Why can I say that a type field has the type of a class with another class mixed into it (when only traits can be mixed in a class) ?
Example:
scala> class A
defined class A
scala> class B extends A
defined class B
Mixing in B
to A
is not allowed:
scala> new A with B
<console>:10: error: class B needs to be a trait to be mixed in
new A with B
^
But this is possible:
scala> class E {type T = A with B}
defined class E
scala> new E
res1: E = E@1f2bc83
There is a difference between the mixin instantiation and the compound type definition.

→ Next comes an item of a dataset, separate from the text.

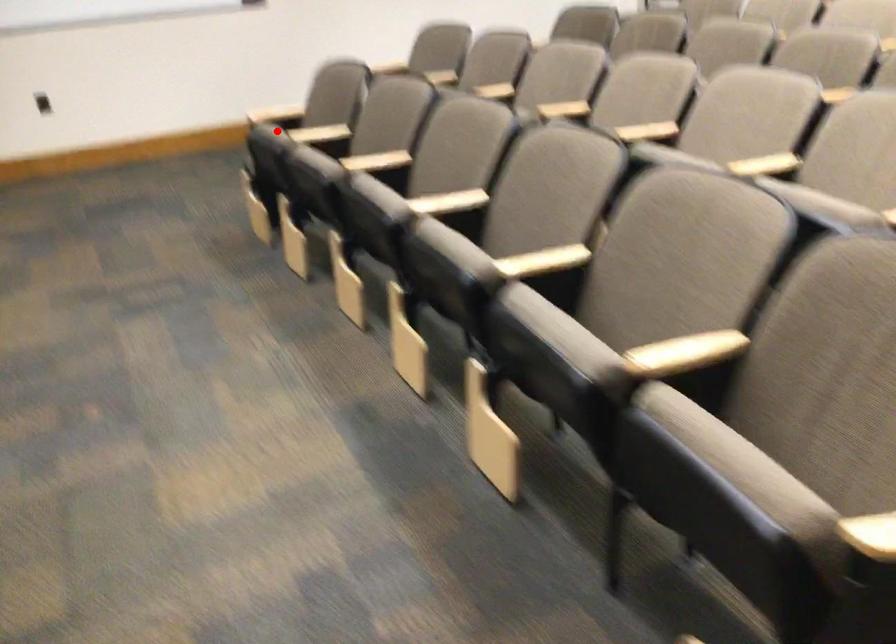
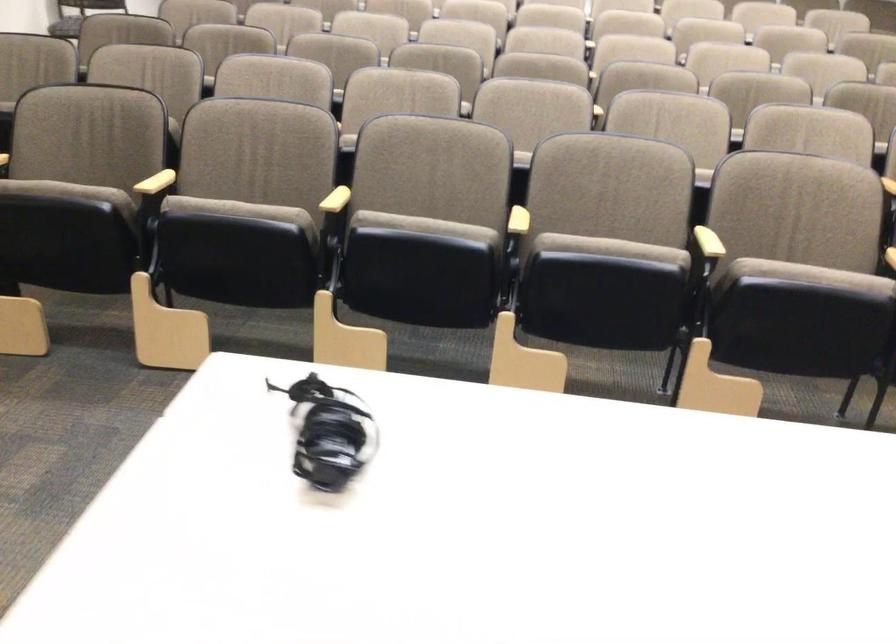
In the second image, find the point that corresponds to the highlighted location in the first image.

First of all the type A with B
exists and is exactly the type B
, alas it is perfectly legal in scala to write
val x: A with B = new B
as is
val y: Any with AnyRef with A with B = new B
as it describes exactly the same type. You are just introducing restrictions in the type of the value you can assign to a variable of that type. These restrictions of course always hold in that case.

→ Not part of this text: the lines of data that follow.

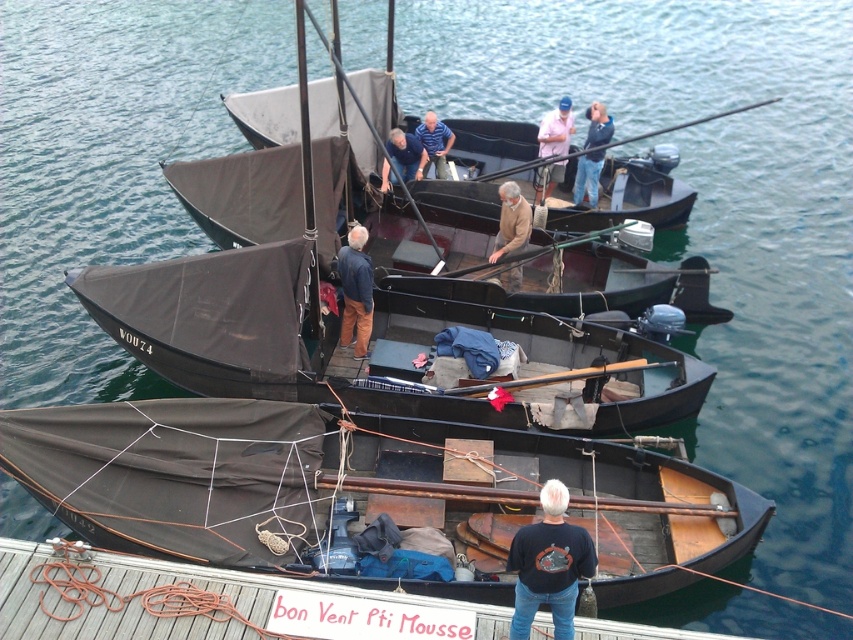
Question: Does matte black sailboat at center appear under light brown wooden boat at center?

Choices:
 (A) yes
 (B) no

Answer: (A)

Question: Which object appears farthest from the camera in this image?

Choices:
 (A) dark brown canvas boat at lower center
 (B) light brown wooden boat at center
 (C) dark brown canvas boat at center
 (D) dark brown fabric sail at center

Answer: (D)

Question: Can you confirm if black cotton shirt at lower center is thinner than dark brown fabric sail at center?

Choices:
 (A) yes
 (B) no

Answer: (A)

Question: Estimate the real-world distances between objects in this image. Which object is closer to the blue striped shirt at center?

Choices:
 (A) pink fabric at center
 (B) wooden dock at lower left
 (C) black cotton shirt at lower center
 (D) blue denim jacket at center

Answer: (A)

Question: Which point is farther to the camera?

Choices:
 (A) (546, 563)
 (B) (10, 579)
 (C) (659, 182)
 (D) (596, 122)

Answer: (C)

Question: Is matte black sailboat at center below blue denim jacket at center?

Choices:
 (A) yes
 (B) no

Answer: (A)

Furthermore you have to keep in mind that Scala does not necessarily need a type to be inhabited - i.e. the bottom type Nothing
may not be instantiated at all.
But as Nothing
is a subtype of every type that can be expressed in Scala it is even valid to write an expression like
def foo: AnyRef with AnyVal = sys.error("IMPOSSIBRU!")
Nothing
is a subtype of AnyRef with AnyVal
by definition thus that declaration typechecks.
This is called a compound type and has nothing to do with traits. It allows you to express that a type is a subtype of several other types.